Надо сказать, что лечить сердечных больных здесь легче, чем в Европе. Когда больным этим на несколько недель бывает предписан полный покой, им не приходится волноваться по поводу того, что они могут лишиться места и заработка. Они просто «отсиживаются в деревне». Семья такого больного содержит его в полном смысле этого слова.

Психических больных здесь значительно меньше, чем в Европе. Однако мне довелось уже видеть человек пять-шесть таких больных. Мне с ними очень трудно, потому что я не знаю, куда их поместить. Если я оставляю их на пункте, они всю ночь шумят, и мне приходится постоянно вставать, чтобы, сделав им вливания, хоть немного их успокоить. Вспоминаются тяжелые ночи, после которых я долго не мог войти в колею.

В сухое время года вопрос этот еще как-то можно разрешить. Психические больные вместе с сопровождающими их родными разбивают тогда лагерь на песчаной отмели в шестистах метрах от нас.

■ РАБОЧЕЕ ЗАДАНИЕ ■
Процитируйте отрывок исходного документа от слов «Психических больных здесь» до слов «метрах от нас.» включительно. Перечень для выполнения этого задания не используется.

■ ИМЕЮЩИЕСЯ ДАННЫЕ ■
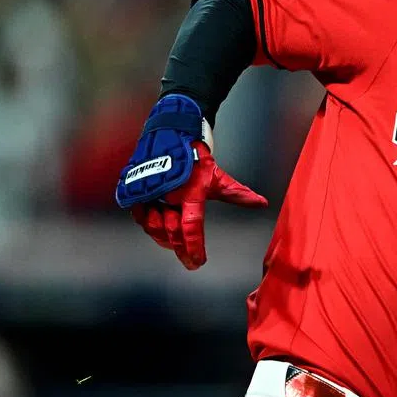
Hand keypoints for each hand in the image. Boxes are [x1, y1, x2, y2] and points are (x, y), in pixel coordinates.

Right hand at [131, 142, 266, 269]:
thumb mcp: (217, 177)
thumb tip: (262, 203)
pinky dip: (149, 225)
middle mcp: (167, 194)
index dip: (194, 247)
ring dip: (164, 238)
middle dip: (181, 248)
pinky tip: (158, 229)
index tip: (198, 262)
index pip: (192, 227)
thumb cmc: (195, 158)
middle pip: (172, 231)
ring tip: (175, 245)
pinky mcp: (135, 190)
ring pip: (154, 226)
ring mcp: (149, 193)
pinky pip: (139, 216)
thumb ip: (238, 194)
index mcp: (190, 193)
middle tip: (190, 261)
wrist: (171, 134)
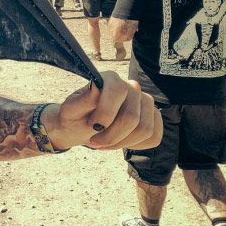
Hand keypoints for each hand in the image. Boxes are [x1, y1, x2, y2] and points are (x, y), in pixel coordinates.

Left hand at [43, 72, 161, 150]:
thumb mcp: (71, 110)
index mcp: (111, 79)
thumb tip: (96, 86)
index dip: (105, 115)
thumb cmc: (75, 117)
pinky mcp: (154, 118)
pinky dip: (134, 146)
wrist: (80, 127)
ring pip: (145, 130)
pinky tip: (119, 142)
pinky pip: (153, 138)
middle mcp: (132, 87)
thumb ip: (82, 99)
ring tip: (105, 142)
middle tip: (94, 140)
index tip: (93, 126)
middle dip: (111, 136)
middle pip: (132, 118)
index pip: (118, 91)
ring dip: (121, 143)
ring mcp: (145, 102)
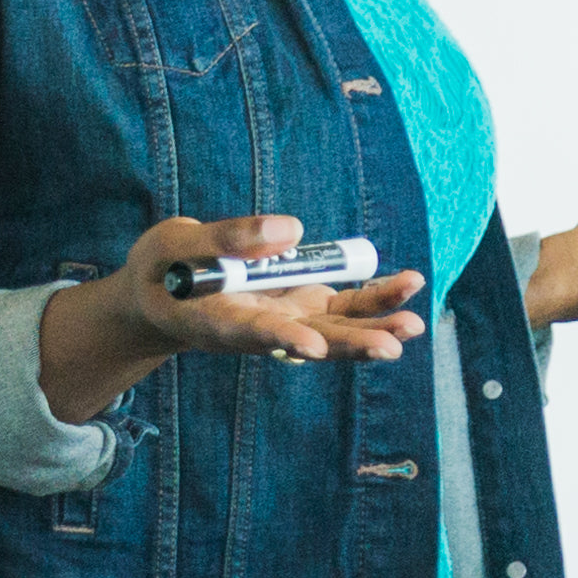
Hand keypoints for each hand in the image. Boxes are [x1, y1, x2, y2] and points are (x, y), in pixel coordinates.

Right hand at [37, 213, 425, 424]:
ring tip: (414, 323)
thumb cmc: (162, 270)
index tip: (311, 345)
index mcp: (216, 322)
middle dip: (351, 344)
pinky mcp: (303, 305)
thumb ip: (226, 239)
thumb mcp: (174, 245)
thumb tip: (293, 230)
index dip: (282, 338)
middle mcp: (259, 331)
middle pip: (310, 342)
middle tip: (390, 347)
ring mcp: (286, 320)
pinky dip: (376, 297)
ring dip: (375, 326)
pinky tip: (409, 286)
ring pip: (336, 329)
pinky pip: (344, 306)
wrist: (165, 294)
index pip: (251, 334)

■ ОТВЕТ ■
Психических больных здесь значительно меньше, чем в Европе. Однако мне довелось уже видеть человек пять-шесть таких больных. Мне с ними очень трудно, потому что я не знаю, куда их поместить. Если я оставляю их на пункте, они всю ночь шумят, и мне приходится постоянно вставать, чтобы, сделав им вливания, хоть немного их успокоить. Вспоминаются тяжелые ночи, после которых я долго не мог войти в колею.

В сухое время года вопрос этот еще как-то можно разрешить. Психические больные вместе с сопровождающими их родными разбивают тогда лагерь на песчаной отмели в шестистах метрах от нас.